### [Extract]
= Beginning of Section =
A medium-severity flaw (CVE-2025-7445) in secrets-store-sync-controller < v0.0.2 may expose service account tokens in logs, risking cloud vault access. Upgrade to v0.0.2+ and check logs for leaked or misused tokens. See Kubernetes CVE detailsKubernetes CVE details here.

Steering Committee Election

The nomination period for the Kubernetes Steering Committee Election has ended.

Now it’s time for your vote! The Steering Committee Election[https://github.com/kubernetes/community/tree/master/elections/steering/2025#voting-process] begins on Friday, 12th September. You can check your eligibility to vote in the voting app, and file an exception request if you need to.

Release Schedule

Next Deadline: 1.35 Release Cycle Starts, September

The Kubernetes v1.35 Release Team shadow application opened on Sept 4 and will close on Sept 14, 2025 (midnight anywhere). Selected applicants will be notified by Sept 22, and the release cycle is expected to run from Sept 15 to Dec 17, 2025. This is a great opportunity to get involved with the release process!
= End of Section =
### [Collected material]
= Beginning of Section =
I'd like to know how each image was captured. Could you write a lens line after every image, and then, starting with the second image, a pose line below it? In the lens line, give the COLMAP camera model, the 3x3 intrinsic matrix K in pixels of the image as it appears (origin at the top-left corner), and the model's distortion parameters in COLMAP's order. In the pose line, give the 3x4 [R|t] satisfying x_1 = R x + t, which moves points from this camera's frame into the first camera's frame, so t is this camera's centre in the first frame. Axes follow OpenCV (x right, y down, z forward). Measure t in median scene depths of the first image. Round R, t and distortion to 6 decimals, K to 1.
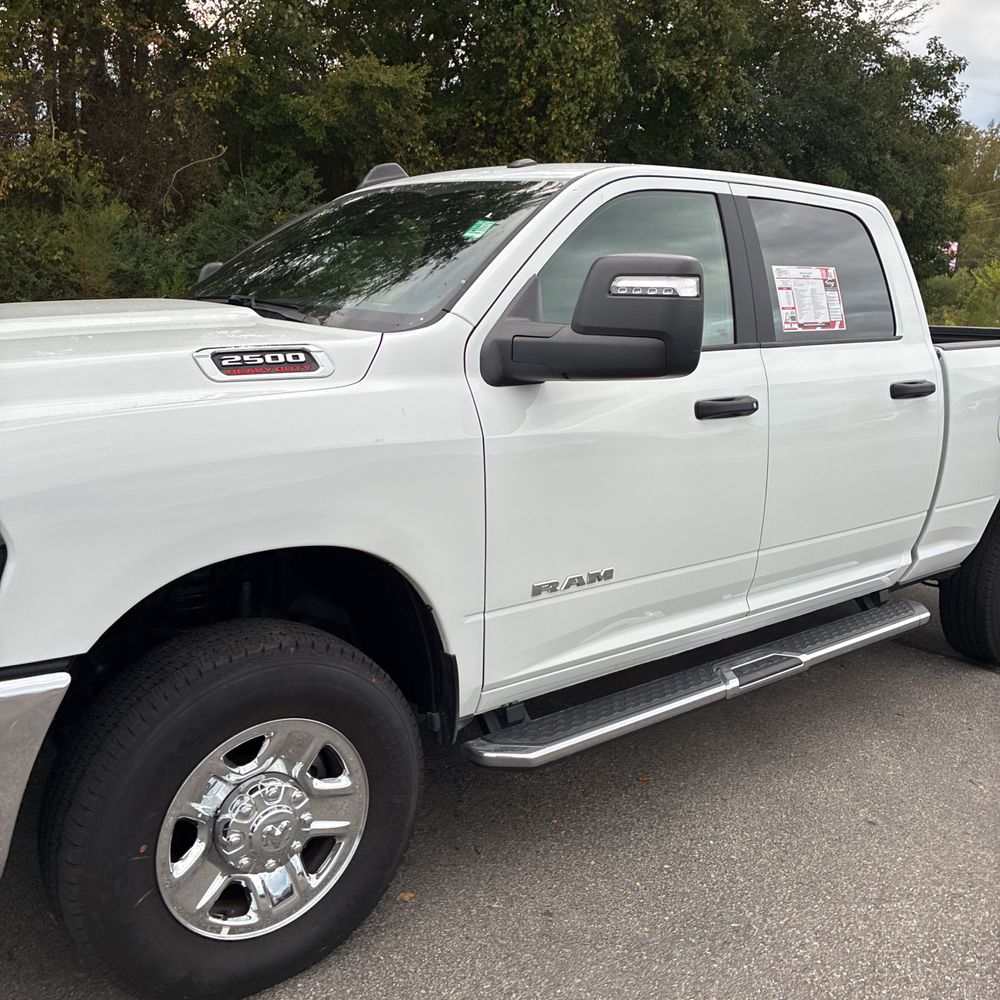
= End of Section =
### [How to complete this task]
Type out the stretch of the Kubernetes news text from "The nomination period" through "you need to.".

### [Expected answer]
The nomination period for the Kubernetes Steering Committee Election has ended.

Now it’s time for your vote! The Steering Committee Election[https://github.com/kubernetes/community/tree/master/elections/steering/2025#voting-process] begins on Friday, 12th September. You can check your eligibility to vote in the voting app, and file an exception request if you need to.